In late July, Li Feifei called the author and asked, "have you seen the statement of Shannon Valle (Shannon Vallor)?" Valle, a philosopher at Santa Clara University who specialises in the philosophy and ethics of new technologies, has just signed up as Google Cloud's ethics consultant. Li Feifei was very supportive of this; she even quoted Waler's testimony at the Washington hearing, saying: "there is no independent machine value. Machine value is human value. " Google's appointment is not without precedent. Other companies have begun to introduce guidelines on the use of their artificial intelligence software and who can use it. In 2016, Microsoft set up an internal ethics committee. The company said it had refused to do business with potential customers because of ethical concerns raised by the commission. It also began to impose restrictions on the use of its artificial intelligence technology, such as banning some face recognition applications.
When we talked in July, Li Feifei knew that she was leaving Google and that Stanford University's two-year academic leave was coming to an end. Many people speculated that she left Google because of the Maven project, but she said that the reason she returned to Stanford was that she didn't want to lose her academic status. She sounded tired. She said that after a turbulent summer at Google, the ethical guidelines she helped write were "dawn before dawn".
She is eager to start a new project at Stanford University. This fall, she and former Stanford University provost John Eachmandy (John Etchemendy) announced the creation of an academic center dedicated to the integration of artificial intelligence and human nature, natural science, design research and interdisciplinary research. "as a new science, there has never been a widespread attempt in the field of artificial intelligence to have humanities scholars and social scientists work together." She pointed out.

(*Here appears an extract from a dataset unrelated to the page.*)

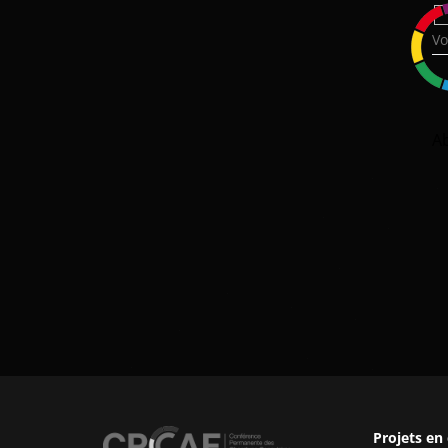
A
Projets en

Those skills have long been seen as having little relevance to artificial intelligence, but Mr Li insists they are key to the future of artificial intelligence.
Li Feifei sounds optimistic. At last June's hearing, she told lawmakers, "I've thought deeply about the dangerous and harmful jobs currently facing mankind, such as fire fighting, rescue and natural disaster recovery." In her view, we should not only avoid harm as much as possible, but also realize that these are precisely the jobs that technology can bring great help.
Of course, to what extent can a single academic institution change a whole field? However, Li Feifei insists that she must do her best to train researchers to think like ethicists, so that they can be guided by principles rather than profits, so that they can be inspired by different backgrounds.
On the phone, I asked Li Feifei if she had ever imagined that there were ways to develop AI in different ways, which might not cause any problems we have seen so far. "I find it hard to imagine," she said. "Scientific progress and innovation come from generation after generation of tedious hard work and tireless attempts. It took us some time to realize the existence of such prejudices. I realized six years ago that, "Oh, my God, we are entering a crisis."
On Capitol Hill, Li Feifei said, "As a scientist, I am humbled to see that artificial intelligence science is still in its infancy. This is a scientific field with a history of only 60 years. Artificial intelligence has a long way to go before it realizes its potential to help humans, compared with the classical sciences that make our daily lives better: physics, chemistry and biology. She added, "with proper guidance, AI will make life better. Without proper guidance, this technology will further widen the wealth gap, make technology more exclusive, and reinforce the prejudices that we have spent generations trying to overcome. Li Feifei makes us feel that we are now in a period when AI has not exerted its full influence after it was invented.